Data excerpts:
——————————
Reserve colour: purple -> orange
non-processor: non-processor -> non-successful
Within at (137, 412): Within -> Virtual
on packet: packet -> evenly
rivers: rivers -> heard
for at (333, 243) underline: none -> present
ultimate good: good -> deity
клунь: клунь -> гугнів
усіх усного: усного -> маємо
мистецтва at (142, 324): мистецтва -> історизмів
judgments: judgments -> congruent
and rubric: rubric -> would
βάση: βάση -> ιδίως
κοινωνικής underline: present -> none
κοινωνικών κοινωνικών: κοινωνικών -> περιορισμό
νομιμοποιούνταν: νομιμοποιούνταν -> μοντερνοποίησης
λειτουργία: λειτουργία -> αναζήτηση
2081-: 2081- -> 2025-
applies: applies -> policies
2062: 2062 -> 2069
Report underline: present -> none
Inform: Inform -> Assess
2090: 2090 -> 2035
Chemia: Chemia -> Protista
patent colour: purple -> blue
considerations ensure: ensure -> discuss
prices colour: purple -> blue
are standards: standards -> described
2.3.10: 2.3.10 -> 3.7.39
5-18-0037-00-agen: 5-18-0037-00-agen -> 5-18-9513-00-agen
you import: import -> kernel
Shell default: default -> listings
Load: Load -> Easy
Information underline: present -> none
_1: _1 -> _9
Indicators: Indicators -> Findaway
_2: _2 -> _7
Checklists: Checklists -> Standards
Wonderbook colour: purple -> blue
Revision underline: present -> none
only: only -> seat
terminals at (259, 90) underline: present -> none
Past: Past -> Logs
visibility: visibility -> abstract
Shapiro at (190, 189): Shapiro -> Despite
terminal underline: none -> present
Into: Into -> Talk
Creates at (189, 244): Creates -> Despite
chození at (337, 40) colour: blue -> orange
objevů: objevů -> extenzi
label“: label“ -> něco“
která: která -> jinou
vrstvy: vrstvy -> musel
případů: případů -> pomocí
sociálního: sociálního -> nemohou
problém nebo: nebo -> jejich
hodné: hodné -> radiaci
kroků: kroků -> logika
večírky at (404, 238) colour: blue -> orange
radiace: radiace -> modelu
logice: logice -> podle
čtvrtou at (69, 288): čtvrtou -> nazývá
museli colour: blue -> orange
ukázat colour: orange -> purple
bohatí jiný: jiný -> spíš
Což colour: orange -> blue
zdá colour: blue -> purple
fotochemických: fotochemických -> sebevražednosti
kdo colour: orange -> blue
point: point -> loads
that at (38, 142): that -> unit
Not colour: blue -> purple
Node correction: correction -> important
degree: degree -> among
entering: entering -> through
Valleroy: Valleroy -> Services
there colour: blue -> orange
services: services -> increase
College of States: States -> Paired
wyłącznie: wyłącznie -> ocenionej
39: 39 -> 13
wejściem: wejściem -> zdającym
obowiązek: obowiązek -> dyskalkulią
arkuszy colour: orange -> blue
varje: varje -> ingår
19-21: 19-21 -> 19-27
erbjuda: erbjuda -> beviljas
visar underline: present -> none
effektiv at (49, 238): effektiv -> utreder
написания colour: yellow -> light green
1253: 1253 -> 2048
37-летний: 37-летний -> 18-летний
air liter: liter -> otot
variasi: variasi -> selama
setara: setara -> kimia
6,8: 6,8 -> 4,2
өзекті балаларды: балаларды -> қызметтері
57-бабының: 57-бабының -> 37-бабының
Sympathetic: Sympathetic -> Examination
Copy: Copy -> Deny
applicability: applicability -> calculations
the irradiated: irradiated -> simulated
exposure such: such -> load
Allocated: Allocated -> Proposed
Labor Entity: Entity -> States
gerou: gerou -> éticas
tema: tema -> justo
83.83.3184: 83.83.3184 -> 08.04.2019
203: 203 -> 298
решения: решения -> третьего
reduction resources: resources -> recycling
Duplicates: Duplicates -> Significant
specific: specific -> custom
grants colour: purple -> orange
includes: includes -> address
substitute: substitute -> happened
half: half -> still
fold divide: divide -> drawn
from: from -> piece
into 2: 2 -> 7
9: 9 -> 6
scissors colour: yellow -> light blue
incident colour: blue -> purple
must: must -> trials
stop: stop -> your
——————————
THE TASK -> Present every line above as a Markdown table with the columns "Row" and "Line," numbering the rows and leaving out any blank lines.

ANSWER BELOW ->
| Row | Line |
|---|---|
| 1 | Reserve colour: purple -> orange |
| 2 | non-processor: non-processor -> non-successful |
| 3 | Within at (137, 412): Within -> Virtual |
| 4 | on packet: packet -> evenly |
| 5 | rivers: rivers -> heard |
| 6 | for at (333, 243) underline: none -> present |
| 7 | ultimate good: good -> deity |
| 8 | клунь: клунь -> гугнів |
| 9 | усіх усного: усного -> маємо |
| 10 | мистецтва at (142, 324): мистецтва -> історизмів |
| 11 | judgments: judgments -> congruent |
| 12 | and rubric: rubric -> would |
| 13 | βάση: βάση -> ιδίως |
| 14 | κοινωνικής underline: present -> none |
| 15 | κοινωνικών κοινωνικών: κοινωνικών -> περιορισμό |
| 16 | νομιμοποιούνταν: νομιμοποιούνταν -> μοντερνοποίησης |
| 17 | λειτουργία: λειτουργία -> αναζήτηση |
| 18 | 2081-: 2081- -> 2025- |
| 19 | applies: applies -> policies |
| 20 | 2062: 2062 -> 2069 |
| 21 | Report underline: present -> none |
| 22 | Inform: Inform -> Assess |
| 23 | 2090: 2090 -> 2035 |
| 24 | Chemia: Chemia -> Protista |
| 25 | patent colour: purple -> blue |
| 26 | considerations ensure: ensure -> discuss |
| 27 | prices colour: purple -> blue |
| 28 | are standards: standards -> described |
| 29 | 2.3.10: 2.3.10 -> 3.7.39 |
| 30 | 5-18-0037-00-agen: 5-18-0037-00-agen -> 5-18-9513-00-agen |
| 31 | you import: import -> kernel |
| 32 | Shell default: default -> listings |
| 33 | Load: Load -> Easy |
| 34 | Information underline: present -> none |
| 35 | _1: _1 -> _9 |
| 36 | Indicators: Indicators -> Findaway |
| 37 | _2: _2 -> _7 |
| 38 | Checklists: Checklists -> Standards |
| 39 | Wonderbook colour: purple -> blue |
| 40 | Revision underline: present -> none |
| 41 | only: only -> seat |
| 42 | terminals at (259, 90) underline: present -> none |
| 43 | Past: Past -> Logs |
| 44 | visibility: visibility -> abstract |
| 45 | Shapiro at (190, 189): Shapiro -> Despite |
| 46 | terminal underline: none -> present |
| 47 | Into: Into -> Talk |
| 48 | Creates at (189, 244): Creates -> Despite |
| 49 | chození at (337, 40) colour: blue -> orange |
| 50 | objevů: objevů -> extenzi |
| 51 | label“: label“ -> něco“ |
| 52 | která: která -> jinou |
| 53 | vrstvy: vrstvy -> musel |
| 54 | případů: případů -> pomocí |
| 55 | sociálního: sociálního -> nemohou |
| 56 | problém nebo: nebo -> jejich |
| 57 | hodné: hodné -> radiaci |
| 58 | kroků: kroků -> logika |
| 59 | večírky at (404, 238) colour: blue -> orange |
| 60 | radiace: radiace -> modelu |
| 61 | logice: logice -> podle |
| 62 | čtvrtou at (69, 288): čtvrtou -> nazývá |
| 63 | museli colour: blue -> orange |
| 64 | ukázat colour: orange -> purple |
| 65 | bohatí jiný: jiný -> spíš |
| 66 | Což colour: orange -> blue |
| 67 | zdá colour: blue -> purple |
| 68 | fotochemických: fotochemických -> sebevražednosti |
| 69 | kdo colour: orange -> blue |
| 70 | point: point -> loads |
| 71 | that at (38, 142): that -> unit |
| 72 | Not colour: blue -> purple |
| 73 | Node correction: correction -> important |
| 74 | degree: degree -> among |
| 75 | entering: entering -> through |
| 76 | Valleroy: Valleroy -> Services |
| 77 | there colour: blue -> orange |
| 78 | services: services -> increase |
| 79 | College of States: States -> Paired |
| 80 | wyłącznie: wyłącznie -> ocenionej |
| 81 | 39: 39 -> 13 |
| 82 | wejściem: wejściem -> zdającym |
| 83 | obowiązek: obowiązek -> dyskalkulią |
| 84 | arkuszy colour: orange -> blue |
| 85 | varje: varje -> ingår |
| 86 | 19-21: 19-21 -> 19-27 |
| 87 | erbjuda: erbjuda -> beviljas |
| 88 | visar underline: present -> none |
| 89 | effektiv at (49, 238): effektiv -> utreder |
| 90 | написания colour: yellow -> light green |
| 91 | 1253: 1253 -> 2048 |
| 92 | 37-летний: 37-летний -> 18-летний |
| 93 | air liter: liter -> otot |
| 94 | variasi: variasi -> selama |
| 95 | setara: setara -> kimia |
| 96 | 6,8: 6,8 -> 4,2 |
| 97 | өзекті балаларды: балаларды -> қызметтері |
| 98 | 57-бабының: 57-бабының -> 37-бабының |
| 99 | Sympathetic: Sympathetic -> Examination |
| 100 | Copy: Copy -> Deny |
| 101 | applicability: applicability -> calculations |
| 102 | the irradiated: irradiated -> simulated |
| 103 | exposure such: such -> load |
| 104 | Allocated: Allocated -> Proposed |
| 105 | Labor Entity: Entity -> States |
| 106 | gerou: gerou -> éticas |
| 107 | tema: tema -> justo |
| 108 | 83.83.3184: 83.83.3184 -> 08.04.2019 |
| 109 | 203: 203 -> 298 |
| 110 | решения: решения -> третьего |
| 111 | reduction resources: resources -> recycling |
| 112 | Duplicates: Duplicates -> Significant |
| 113 | specific: specific -> custom |
| 114 | grants colour: purple -> orange |
| 115 | includes: includes -> address |
| 116 | substitute: substitute -> happened |
| 117 | half: half -> still |
| 118 | fold divide: divide -> drawn |
| 119 | from: from -> piece |
| 120 | into 2: 2 -> 7 |
| 121 | 9: 9 -> 6 |
| 122 | scissors colour: yellow -> light blue |
| 123 | incident colour: blue -> purple |
| 124 | must: must -> trials |
| 125 | stop: stop -> your |